• [Task details]: Nothing but a number is wanted: the count of lines in the records below that include "yellow".

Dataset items
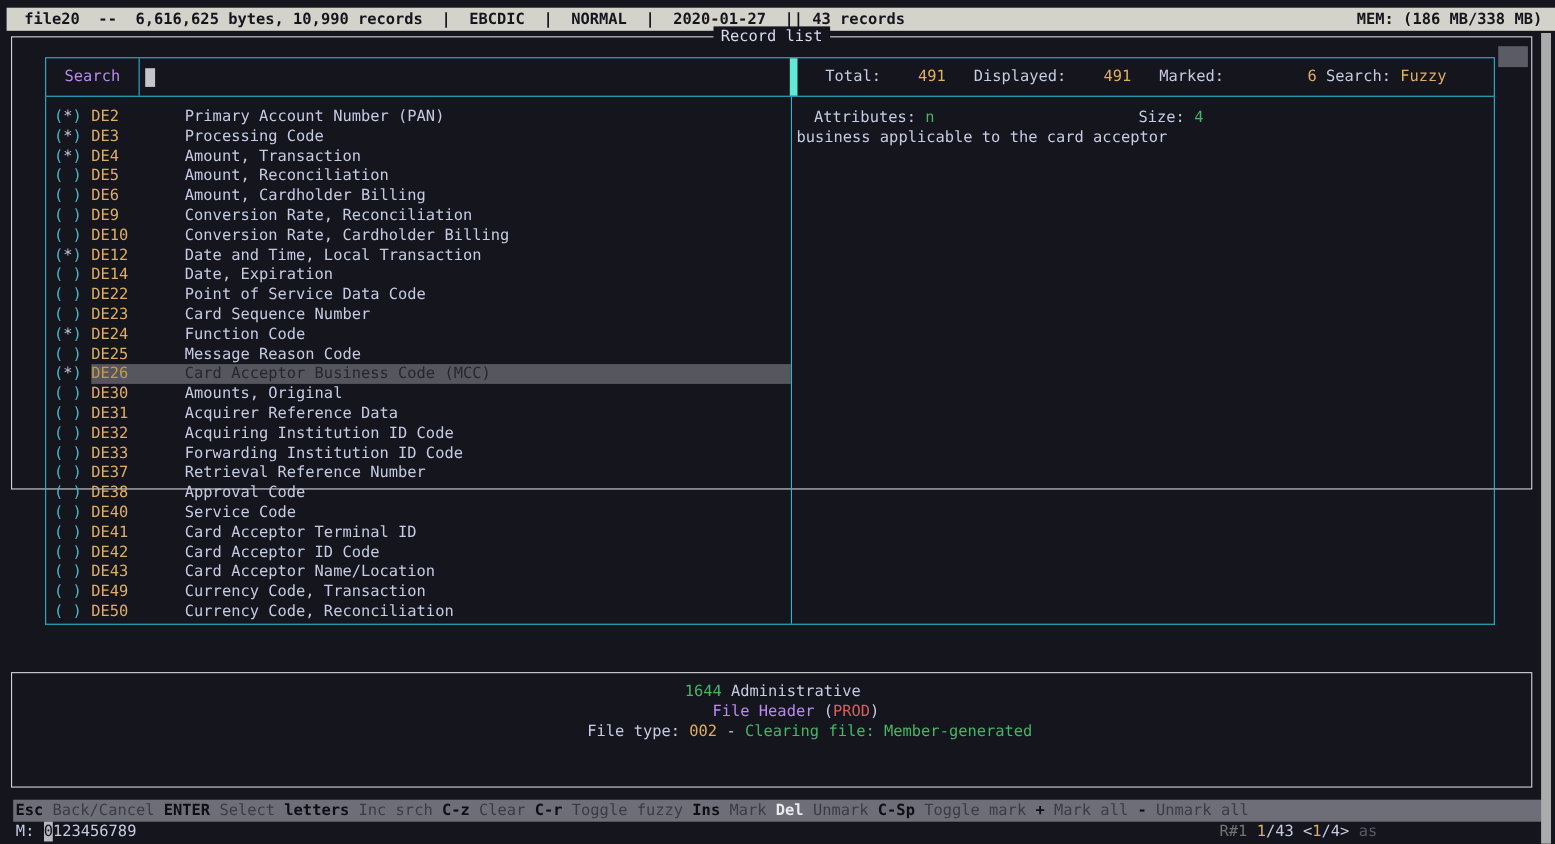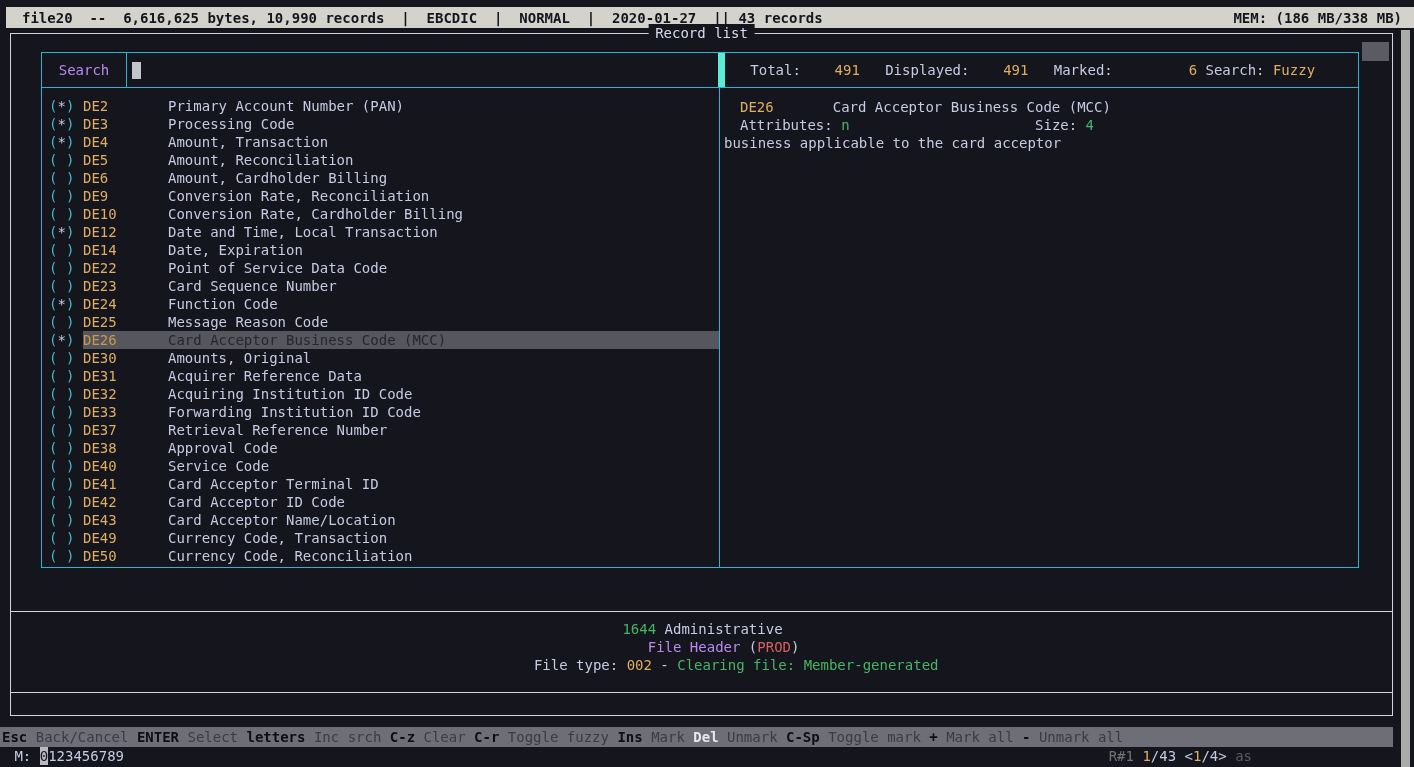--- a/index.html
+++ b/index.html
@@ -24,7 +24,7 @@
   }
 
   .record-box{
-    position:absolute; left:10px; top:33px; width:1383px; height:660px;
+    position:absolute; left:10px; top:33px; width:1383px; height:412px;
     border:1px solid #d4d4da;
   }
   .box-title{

* * *

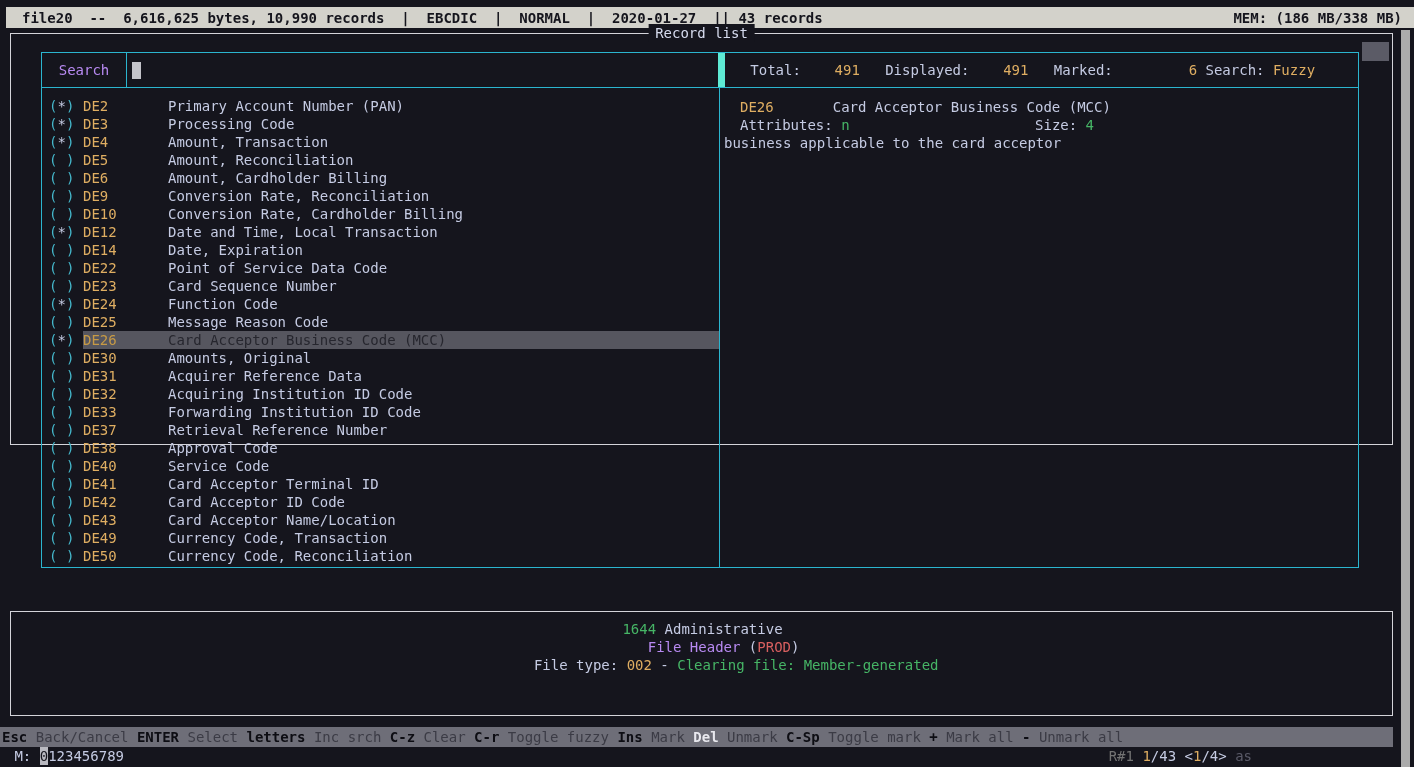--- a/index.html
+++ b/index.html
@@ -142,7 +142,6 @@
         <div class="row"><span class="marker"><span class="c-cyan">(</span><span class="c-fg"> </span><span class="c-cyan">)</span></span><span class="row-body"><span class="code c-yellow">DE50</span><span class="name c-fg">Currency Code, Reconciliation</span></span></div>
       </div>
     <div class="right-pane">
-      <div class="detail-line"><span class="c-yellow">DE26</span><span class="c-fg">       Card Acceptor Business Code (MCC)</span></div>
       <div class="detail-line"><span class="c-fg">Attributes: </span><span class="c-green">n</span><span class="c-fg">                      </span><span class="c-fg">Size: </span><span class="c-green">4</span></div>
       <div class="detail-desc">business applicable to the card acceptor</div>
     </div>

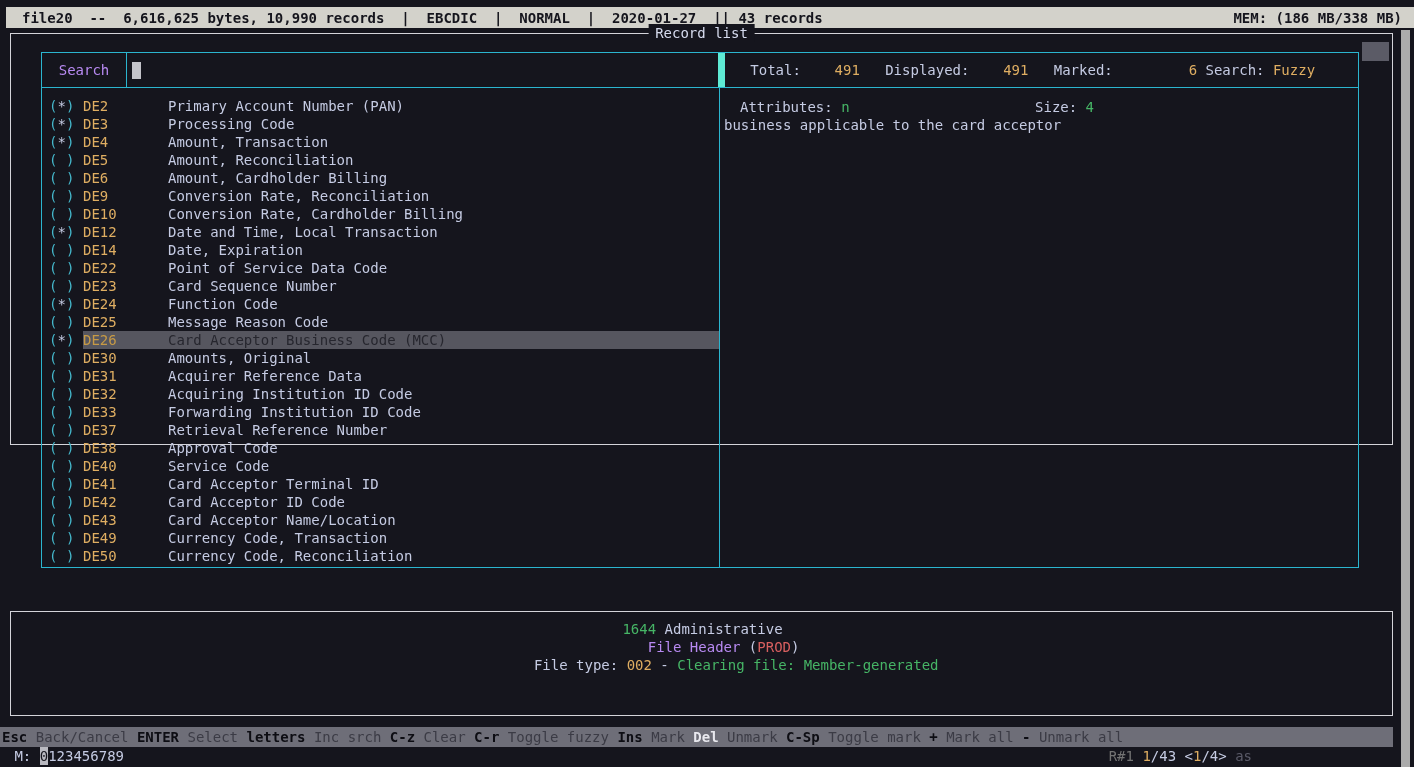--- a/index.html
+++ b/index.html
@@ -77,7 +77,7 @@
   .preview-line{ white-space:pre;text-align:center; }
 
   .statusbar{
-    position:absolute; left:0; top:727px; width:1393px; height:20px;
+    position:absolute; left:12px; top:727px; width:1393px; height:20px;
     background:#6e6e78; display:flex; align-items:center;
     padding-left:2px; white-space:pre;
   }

• [Answer space]: 2